Keith originally found the island on his relentless search for surfing, and after my cousins endorsed it, we were sold. Since it was monsoon season, we were two of about 30 tourists on the island. Many were staying for long periods, attempting to outlast the monsoon. Unfortunately that meant that many of the shops, restaurants and massage places were closed, but it also meant our beach and resort that were practically private. We stayed at Bamboo Bungalows on Ao Yai in a bungalow that is normally 1,800 baht ($60) in high season but was 500 baht ($17). It was spacious with a private attached outdoor shower and toilet, a nice porch with two comfy chairs and a hammock. It was lovely!
This week was meant as recovery for me after my race, so we took it quite easy. Leisurely breakfasts, followed by some surfing (mostly Keith), maybe a walk on the beach, some exploring on a motor bike, lunch in the village and beers on the beach watching the sunset. Of course we were loving the food after such a bland month in the Philippines and enjoyed trying all sorts of different dishes. There was only electricity from about 6pm onwards which added to the rustic/resting vibe of it all.

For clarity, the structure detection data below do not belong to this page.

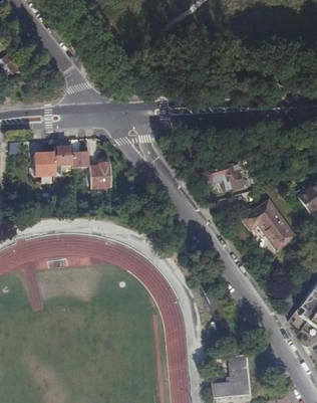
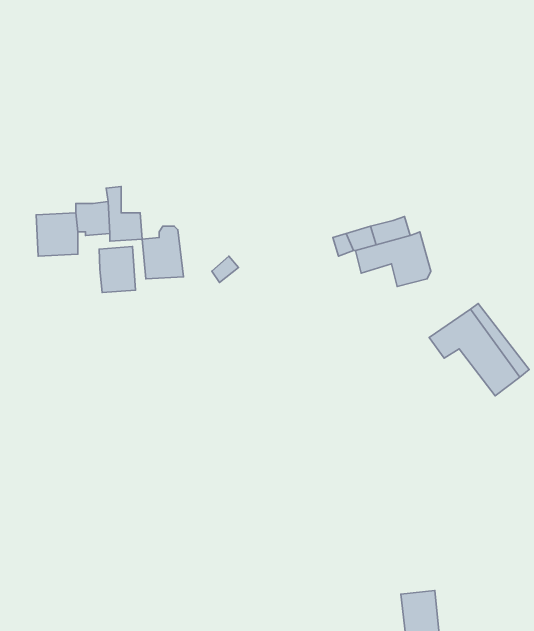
building: none -> [99,247,136,293]

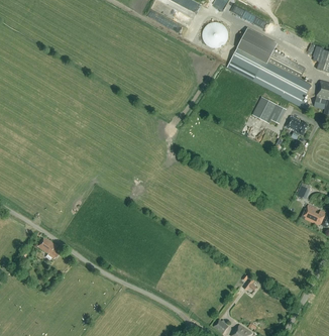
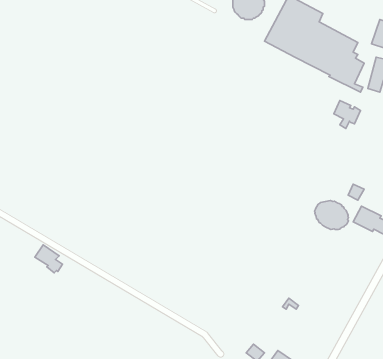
building: [252,97,286,124] -> none
building: none -> [315,200,349,230]

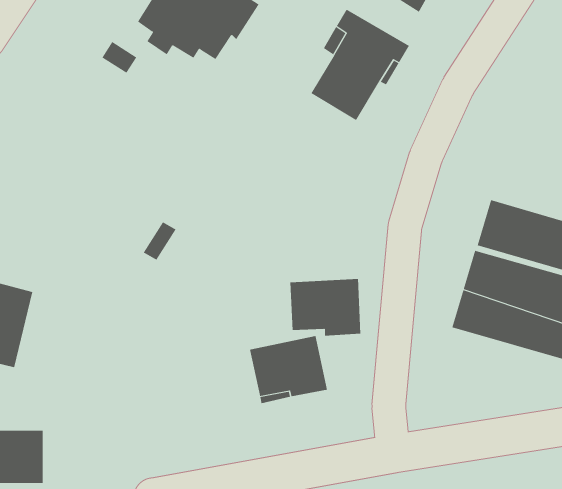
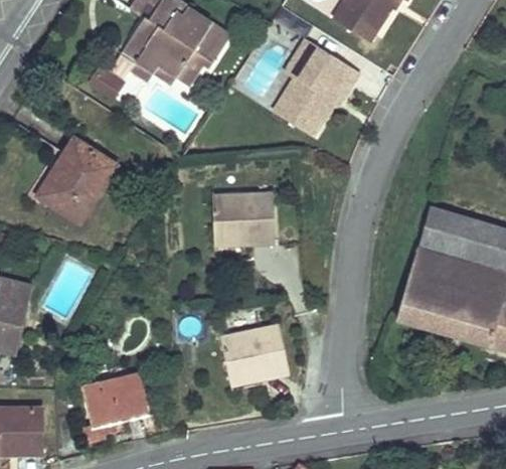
building: none -> [38,138,116,221]
building: [289,279,361,336] -> [212,192,275,243]
building: none -> [86,374,145,423]

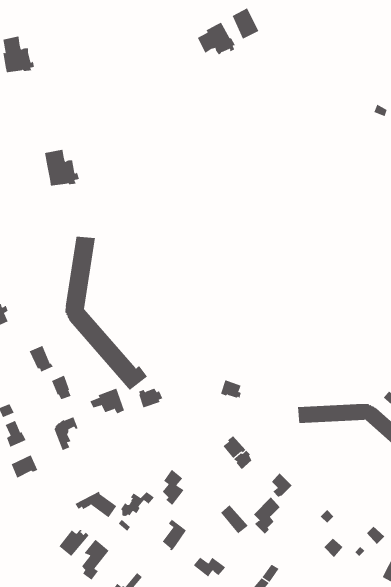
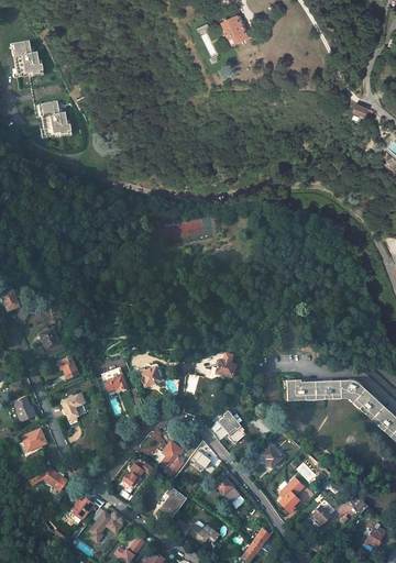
building: [197,22,236,55] -> none
building: [44,149,80,186] -> [40,102,73,136]
building: [65,236,148,391] -> none
building: [74,491,117,518] -> [28,465,67,490]
building: [253,497,280,535] -> [278,477,304,512]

I got a little obsessed with shells and spent one afternoon collecting them. I’m currently carrying about 3-5lbs of them around with me. Can’t wait to have them in awesome bowls at our new house in Victoria. And I’m hoping that Victoria has a beach where I can collect more! They are so pretty!!!
It rained a few days forcing even more rest and reading, but leaving us lots of time to research where we would go next. Instead of going straight to Bangkok to get our Vietnamese visas, we decided to take a detour to the Gulf Coast to visit the island of Koh Tao. Koh Tao is a diving centre, but there is also good snorkeling.

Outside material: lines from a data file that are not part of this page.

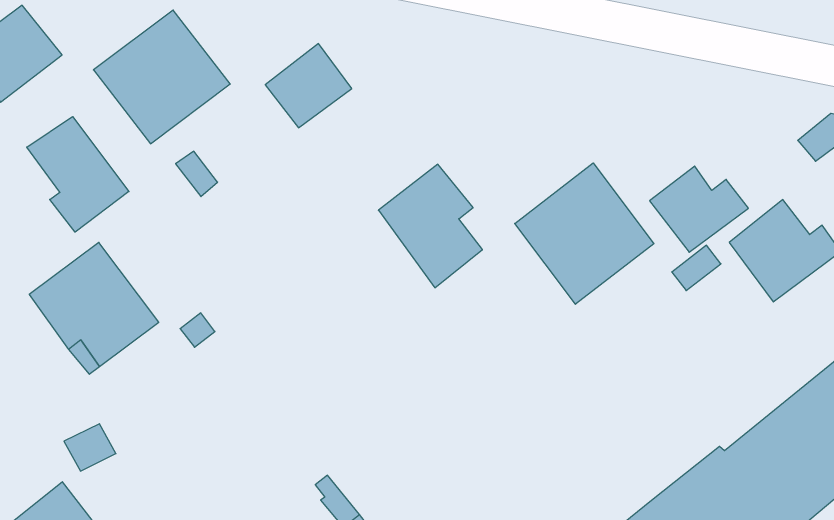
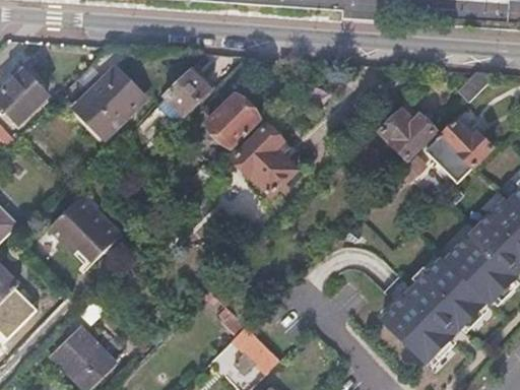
building: none -> [208,99,258,147]
building: [27,117,129,232] -> none
building: [515,163,654,304] -> none

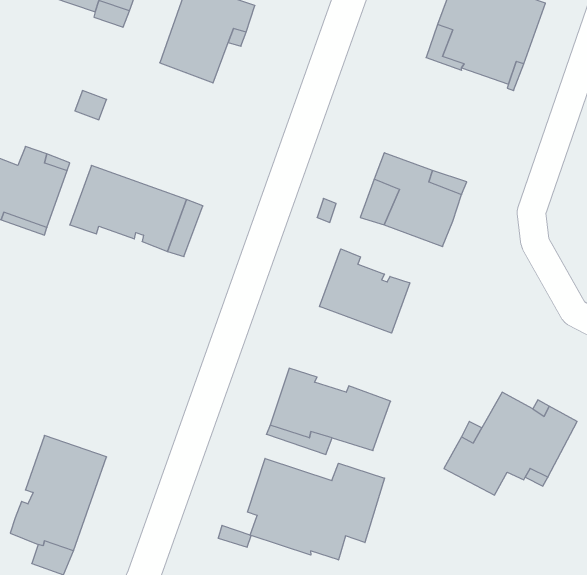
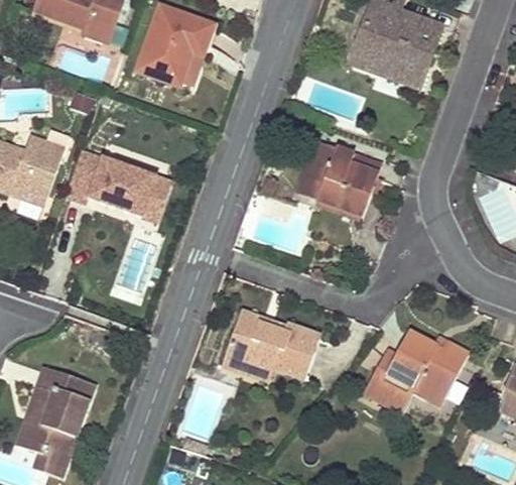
building: [320,249,410,333] -> none
building: [247,458,385,560] -> none

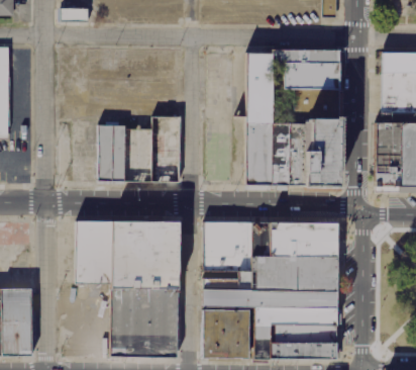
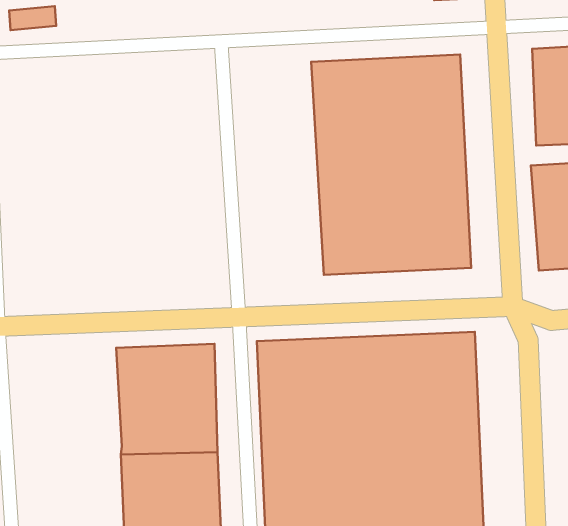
building: [100,114,179,179] -> none
building: [78,220,116,281] -> none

It was crazy hot while we were there, and we weren’t staying in a place with aircon. The first day we explored the island on bikes, stopping here and there to take pictures. We were especially intrigued by the giant rocks that were sporadically throughout the island with nowhere to have fallen from.
We signed up for a day long snorkeling tour and were not disappointed. Within 10 seconds of jumping in the water at our first stop we saw a four foot long reef shark. Of course that got our hopes up for more sharks, which we didn’t see, but the underwater wildlife was fascinating. It was my first time doing anything like that and the diversity along with the plethora of colours blew my mind. Unfortunately my sunscreen couldn’t keep up with the ocean and I ended up with a sun burn on the backs of my legs (I had a life jacket on for most of it covering my back), which annoyed me because of how hard I try not to get burned. I’m a big whiny baby with sun burn. Luckily that didn’t set in until we were back at the hotel, so I was able to enjoy the day. I’ve decided that life above water is MUCH more bland than below! (Cue Under the Sea from the Little Mermaid).

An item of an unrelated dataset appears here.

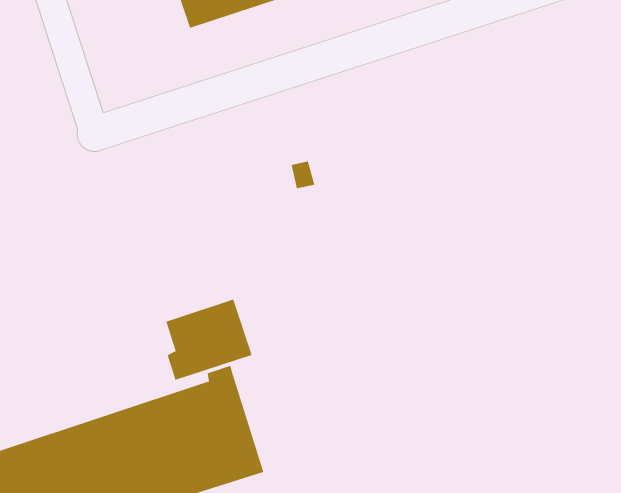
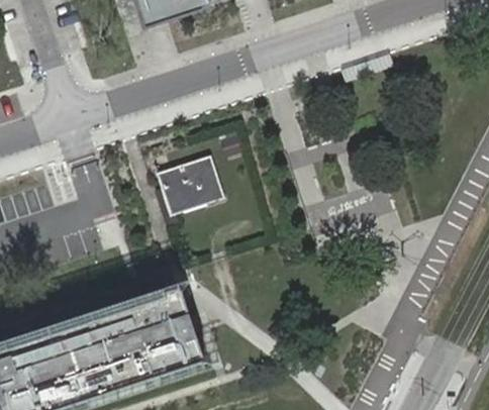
building: [166,299,252,380] -> [157,148,222,210]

The next couple days we just relaxed trying to keep cool. We got thai massages, ate delicious food and ‘used the internet’ aka paid to sit in aircon for a few hours. I went for a run one day that ended up being more of a walk. There are super steep hills on the island and the heat pretty much slowed me to a crawl. I kept having to stop and sit down in the shade. Although eventually I did make it up to the top and it was a great view from the top (unfortunately my pictures from that are on a different memory card so I can’t post them).
On Sunday we caught an afternoon boat off the island to headed back to Bangkok on a night train. Before the train we hit our first night market, gorging on the delicious street food that the people of Champhun had to offer to put us into a food coma in order to get a great sleep on the train!